A strategic alliance is an arrangement between two companies that have decided to share resources to undertake a specific, mutually beneficial project. A strategic alliance is less involved and less binding than a joint venture, in which two companies typically pool resources to create a separate business entity. In a strategic alliance, each company maintains its autonomy while gaining a new opportunity.

BREAKING DOWN 'Strategic Alliance'

A strategic alliance agreement could help a company develop a more effective process, expand into a new market or develop an advantage over a competitor.

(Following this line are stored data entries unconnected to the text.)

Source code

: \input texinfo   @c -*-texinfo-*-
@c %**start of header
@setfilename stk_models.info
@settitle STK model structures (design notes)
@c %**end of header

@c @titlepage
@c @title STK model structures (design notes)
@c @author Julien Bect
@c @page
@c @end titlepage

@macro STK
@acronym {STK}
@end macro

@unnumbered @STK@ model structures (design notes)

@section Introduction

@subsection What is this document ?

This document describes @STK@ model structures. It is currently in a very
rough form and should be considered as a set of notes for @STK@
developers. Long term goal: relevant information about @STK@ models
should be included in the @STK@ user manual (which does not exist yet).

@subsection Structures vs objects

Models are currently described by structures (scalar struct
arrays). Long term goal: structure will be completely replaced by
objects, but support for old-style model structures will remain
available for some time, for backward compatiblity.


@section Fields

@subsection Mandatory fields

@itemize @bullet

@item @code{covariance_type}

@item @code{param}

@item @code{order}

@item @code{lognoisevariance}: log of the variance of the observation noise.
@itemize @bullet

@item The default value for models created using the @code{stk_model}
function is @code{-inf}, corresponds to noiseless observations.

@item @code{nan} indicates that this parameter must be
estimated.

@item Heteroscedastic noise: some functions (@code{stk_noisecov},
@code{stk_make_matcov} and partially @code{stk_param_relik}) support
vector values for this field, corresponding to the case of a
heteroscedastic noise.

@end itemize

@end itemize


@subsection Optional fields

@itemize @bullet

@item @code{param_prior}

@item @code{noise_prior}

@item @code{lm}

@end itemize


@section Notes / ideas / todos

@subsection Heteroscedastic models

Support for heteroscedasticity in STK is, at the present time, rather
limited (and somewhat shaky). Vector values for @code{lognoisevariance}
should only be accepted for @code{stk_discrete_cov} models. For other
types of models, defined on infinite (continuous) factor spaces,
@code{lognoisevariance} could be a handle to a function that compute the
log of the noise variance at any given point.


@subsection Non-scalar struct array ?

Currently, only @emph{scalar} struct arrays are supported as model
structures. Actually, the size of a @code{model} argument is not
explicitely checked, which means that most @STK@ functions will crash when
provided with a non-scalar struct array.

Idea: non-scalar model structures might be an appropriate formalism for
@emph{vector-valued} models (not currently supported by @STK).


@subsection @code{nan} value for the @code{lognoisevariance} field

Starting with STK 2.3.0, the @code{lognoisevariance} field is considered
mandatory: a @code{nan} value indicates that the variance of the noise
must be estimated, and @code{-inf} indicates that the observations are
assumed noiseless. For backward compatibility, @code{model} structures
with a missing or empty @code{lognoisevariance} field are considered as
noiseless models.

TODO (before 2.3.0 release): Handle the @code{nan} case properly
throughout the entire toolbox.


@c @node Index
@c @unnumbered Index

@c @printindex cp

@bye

The Purpose of Strategic Alliances

Strategic alliances allow two organizations, individuals or other entities to work toward common or correlating goals. The idea is for all parties to benefit in the short term, long term or both. The agreement may be formal or informal, but each party’s responsibilities must be clear. Further, the agreement may be in place over the short or long term depending on the needs and goals of the parties involved.

Often, strategic alliances allow involved organizations to pursue opportunities at a faster rate than if the organizations functioned alone. An alliance provides access to additional knowledge and resources owned by the other party, which may ease the learning curve for the new pursuit and relieve setup time and costs.

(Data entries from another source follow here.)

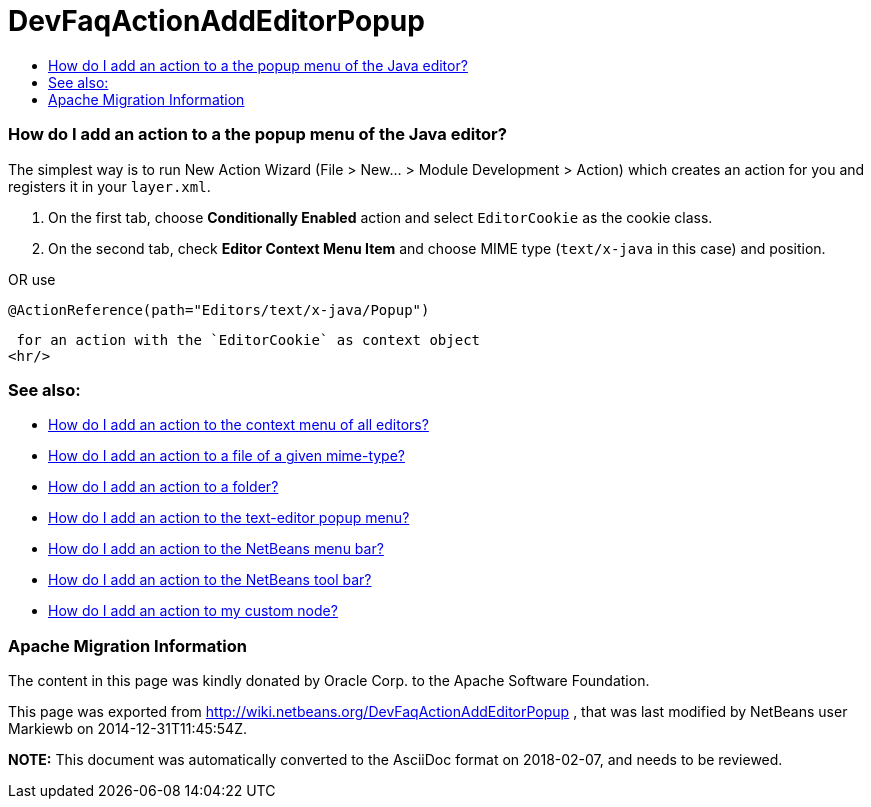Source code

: // 
//     Licensed to the Apache Software Foundation (ASF) under one
//     or more contributor license agreements.  See the NOTICE file
//     distributed with this work for additional information
//     regarding copyright ownership.  The ASF licenses this file
//     to you under the Apache License, Version 2.0 (the
//     "License"); you may not use this file except in compliance
//     with the License.  You may obtain a copy of the License at
// 
//       http://www.apache.org/licenses/LICENSE-2.0
// 
//     Unless required by applicable law or agreed to in writing,
//     software distributed under the License is distributed on an
//     "AS IS" BASIS, WITHOUT WARRANTIES OR CONDITIONS OF ANY
//     KIND, either express or implied.  See the License for the
//     specific language governing permissions and limitations
//     under the License.
//

= DevFaqActionAddEditorPopup
:jbake-type: wiki
:jbake-tags: wiki, devfaq, needsreview
:jbake-status: published
:keywords: Apache NetBeans wiki DevFaqActionAddEditorPopup
:description: Apache NetBeans wiki DevFaqActionAddEditorPopup
:toc: left
:toc-title:
:syntax: true

=== How do I add an action to a the popup menu of the Java editor?

The simplest way is to run New Action Wizard (File > New... > Module Development > Action) which creates an action for you and registers it in your `layer.xml`.

1. On the first tab, choose *Conditionally Enabled* action and select `EditorCookie` as the cookie class. 
2. On the second tab, check *Editor Context Menu Item* and choose MIME type (`text/x-java` in this case) and position.

OR
use

[source,java]
----

@ActionReference(path="Editors/text/x-java/Popup")
----

 for an action with the `EditorCookie` as context object
<hr/>

=== See also:

* link:DevFaqActionAddToContextMenuOfAllEditors.html[How do I add an action to the context menu of all editors?]
* link:DevFaqActionAddFileMime.html[How do I add an action to a file of a given mime-type? ]
* link:DevFaqActionAddFolder.html[How do I add an action to a folder? ]
* link:DevFaqActionAddEditorPopup.html[How do I add an action to the text-editor popup menu? ]
* link:DevFaqActionAddMenuBar.html[How do I add an action to the NetBeans menu bar? ]
* link:DevFaqActionAddToolBar.html[How do I add an action to the NetBeans tool bar? ]
* link:DevFaqActionAddDataObject.html[How do I add an action to my custom node? ]

=== Apache Migration Information

The content in this page was kindly donated by Oracle Corp. to the
Apache Software Foundation.

This page was exported from link:http://wiki.netbeans.org/DevFaqActionAddEditorPopup[http://wiki.netbeans.org/DevFaqActionAddEditorPopup] , 
that was last modified by NetBeans user Markiewb 
on 2014-12-31T11:45:54Z.


*NOTE:* This document was automatically converted to the AsciiDoc format on 2018-02-07, and needs to be reviewed.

This strategy provides more flexibility than joint ventures because the involved parties do not need to merge any assets or funds to proceed. Instead, parties remain autonomous, which can help ease the functioning of the agreement when the two entities' business practices are highly varied.

The Risks of Strategic Alliances

Although the arrangement is typically clear for both parties, the differences in how the businesses operate can cause conflict. Further, if the alliance requires informing one party of the other party’s proprietary information, there must be a high level of trust between the leadership of the alliance entities.

In the case of long-term strategic alliances, the involved parties may become mutually dependent. While the risk is lower if the dependency is experienced by both parties, the risk can increase significantly if the dependence becomes one-sided because one party will gain an advantage.

Example of Strategic Alliances

An oil and natural gas company might form a strategic alliance with a research laboratory to develop more commercially viable recovery processes. A clothing retailer might form a strategic alliance with a single clothing manufacturer to ensure consistent quality and sizing. A major website could form a strategic alliance with an analytics company to improve its marketing efforts.